Prof. Dr.-Ing. David Strippgen
tech stack visualized
Our tech stack

Unity & Oculus VR

The Project was presented as an Oculus Quest VR Game in Unity from the very beginning - and we were quite happy with these tools. While some of us already had some experience in Unity, we still took our time to get to know the engine properly. Oculus offers an Integration Package for Unity, which helped us to get started with VR development. While the Oculus Quest is not the most powerful VR headset, there were many instances in which we were glad to be working with standalone VR headsets that did not need to be plugged into a PC. However, as of recently, Oculus VR can only be used with a Facebook account, which was unfortunate because we had to share our credit card information to get a developer account, and we partly had to share accounts, since some credit cards were not accepted. We also ran into compatibility problems with Oculus support on MacOS, which slowed down development and testing. Nonetheless, the overall work with the Oculus Quest was a positive experience.

GitHub

Many of us had little to no experience with Git at the beginning of this project. Luckily those with more experience were able to help and recommended useful tools to learn Git. We also decided on a Git workflow at the beginning of our development and documented it in our repository to avoid at least some merge conflicts and risk losing our work. We used GitHub over any other tool since we wanted to share our code publicly. Since we are using paid assets in our game, we have shared our code in a separate repository, which does not include the mentioned assets. We made a lot of use of the review functionality in GitHub, because we had decided to do code reviews on all of our pull requests.

Maya & Blender

For some of our ideas we could not find any free or affordable assets that would suit our needs perfectly. So we created them ourselves first in Maya, then in Blender. We started with Maya because we already had some experience with it thanks to the IMI 3D-Design course. However we realized, that the support and help provided by the community is way more active on Youtube with another 3D-Modeling software, Blender. So we started to use Blender and achieved some satisfying results.

Project Management

Our main communication tool was Discord, where we had multiple text and voice channels to share resources, discuss tasks and hold team meetings.
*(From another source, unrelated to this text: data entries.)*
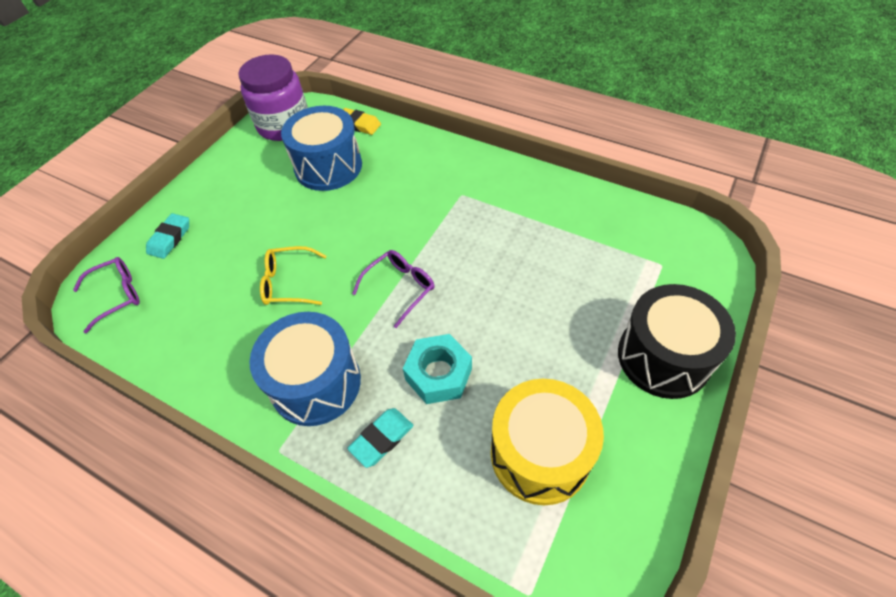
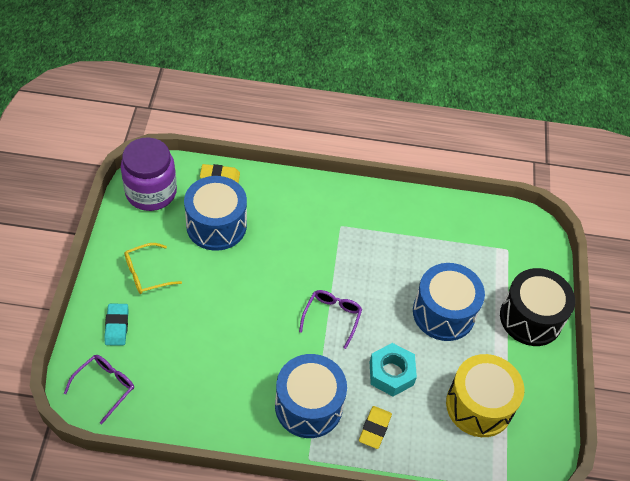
camera: 30 degrees left, 0 degrees up
(288, 283) = (243, 337): yellow glasses -> yellow glasses (146, 274)
(381, 439) = (375, 428): turquoise eraser -> yellow eraser
(542, 319) = (444, 313): none -> blue drum

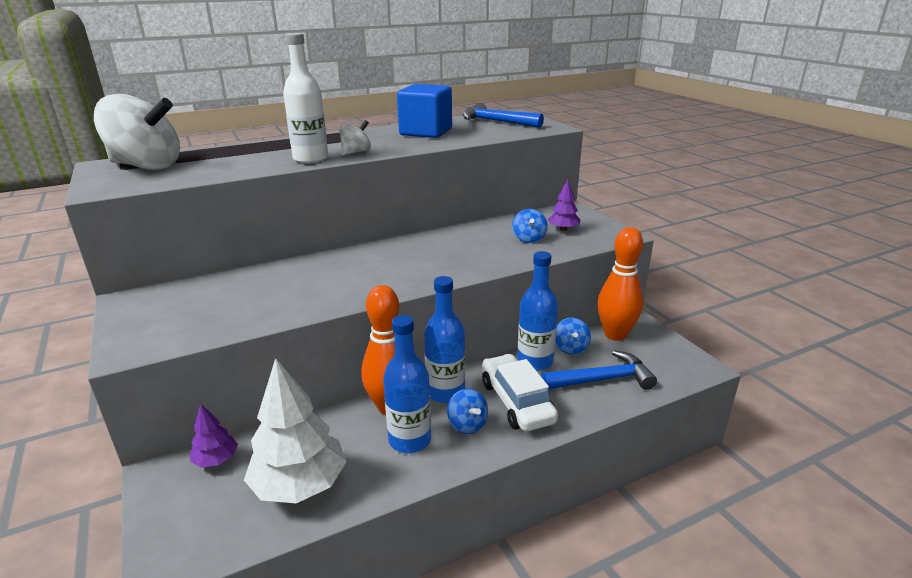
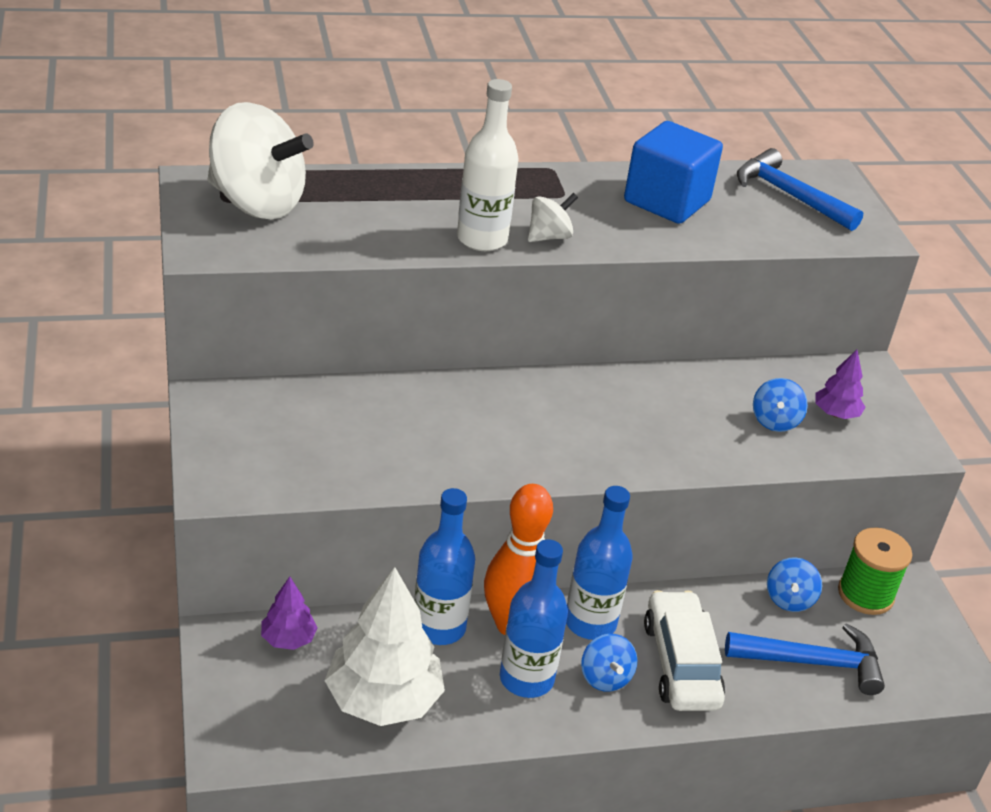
camera: 10 degrees right, 10 degrees up
(535, 361) = (729, 607): blue bottle -> blue bottle (439, 627)
(615, 334) = (865, 594): orange bowling pin -> green spool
To organize our tasks we worked with Trello where we had one board with multiple lists – one for each step of the development. Each task was assigned to at least one team member and we added labels to mark the importance and urgency of a task. If there ever was the need to write something down, such as our game concepts, the game story, and meeting protocols, we used Google Docs for it. This way multiple team members could work together at the same time.